• TESTO ESTRATTO:
-*-

Il riferimento ai «principi dell'ordinamento comunitario» nell'art. 1 della legge n. 241/1990 non configura alcun rinvio diretto e incondizionato al diritto dell'Unione
Nel secondo aggiornamento di questa Rubrica relativo all’anno 2011 si dava notizia di un’ordinanza con la quale la Corte dei conti, sezione giurisdizionale per la Regione Sicilia, sottoponeva alla Corte di giustizia due quesiti pregiudiziali in merito all’interpretazione degli artt. 296 TFUE e 41, n. 2, lett. c), della Carta dei diritti fondamentali UE, relativi all’obbligo delle istituzioni ed organi dell’Unione di motivare i propri atti.

-*-

• DATI REGISTRATI:
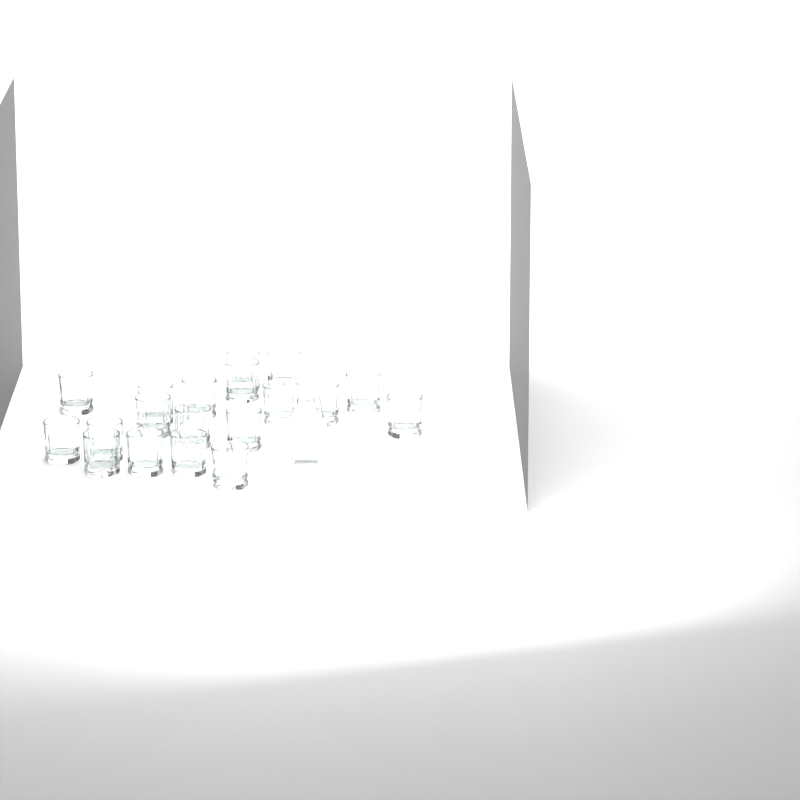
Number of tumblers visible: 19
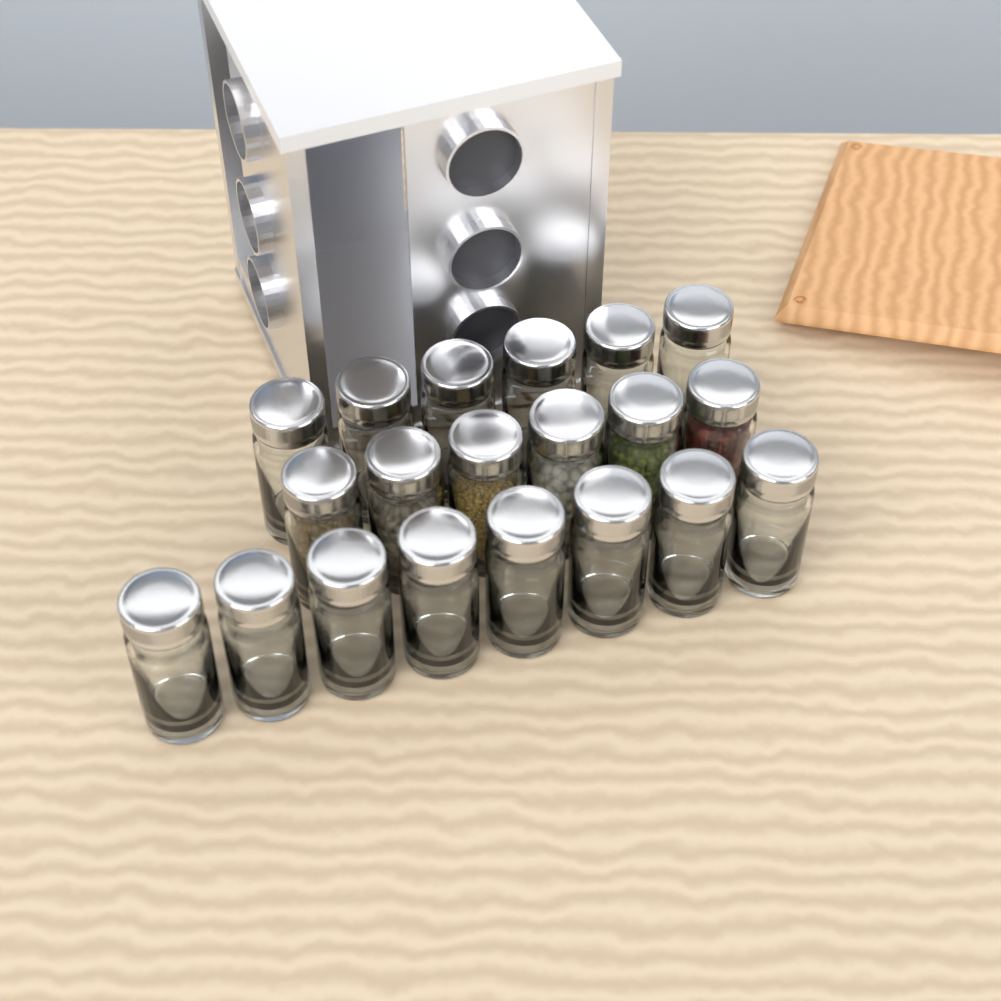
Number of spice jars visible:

-*-

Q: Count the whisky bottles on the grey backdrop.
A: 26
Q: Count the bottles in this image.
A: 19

-*-

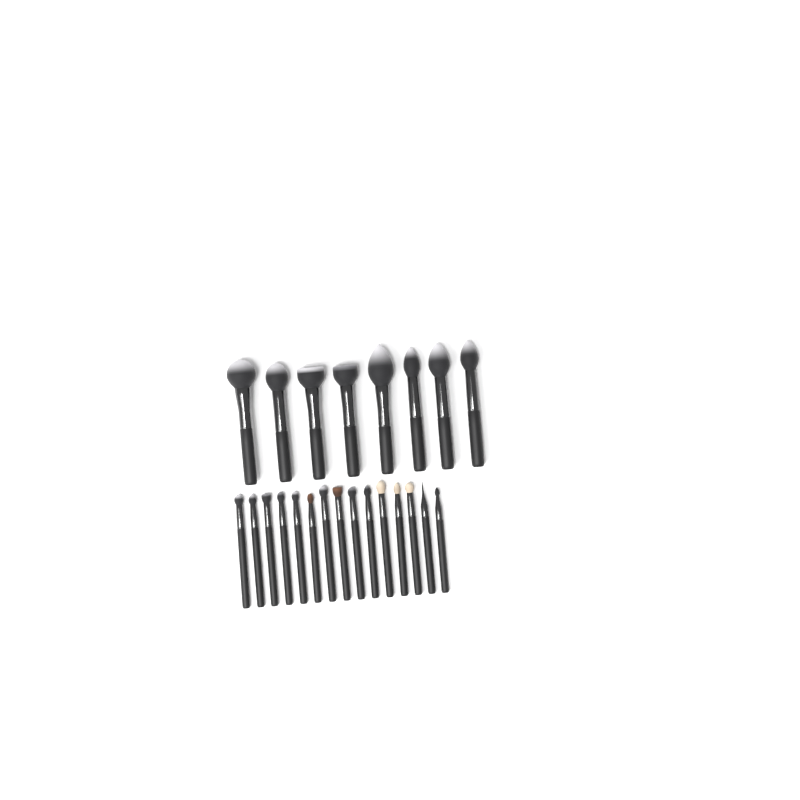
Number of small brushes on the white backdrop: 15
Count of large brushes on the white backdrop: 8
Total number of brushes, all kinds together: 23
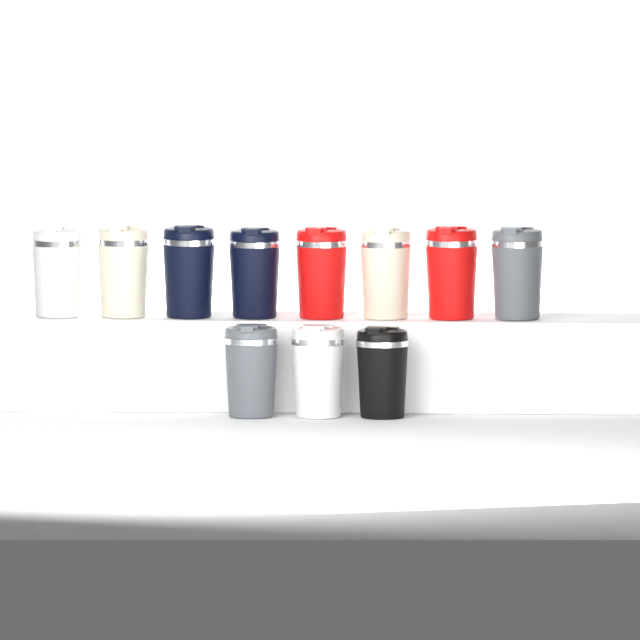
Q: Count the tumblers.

-*-

• ESERCIZI:
A) Elenca tutti gli articoli di atti normativi citati nel testo estratto, indicando per ciascuno l'atto a cui appartiene.
B) Ricopia fedelmente la parte del testo estratto che va dalle parole "Il riferimento ai" fino alle parole "i propri atti.", queste comprese.

• SOLUZIONI:
A)
- art. 1 della legge n. 241/1990
- art. 296 TFUE
- art. 41, n. 2, lett. c), della Carta dei diritti fondamentali UE

B)
Il riferimento ai «principi dell'ordinamento comunitario» nell'art. 1 della legge n. 241/1990 non configura alcun rinvio diretto e incondizionato al diritto dell'Unione
Nel secondo aggiornamento di questa Rubrica relativo all’anno 2011 si dava notizia di un’ordinanza con la quale la Corte dei conti, sezione giurisdizionale per la Regione Sicilia, sottoponeva alla Corte di giustizia due quesiti pregiudiziali in merito all’interpretazione degli artt. 296 TFUE e 41, n. 2, lett. c), della Carta dei diritti fondamentali UE, relativi all’obbligo delle istituzioni ed organi dell’Unione di motivare i propri atti.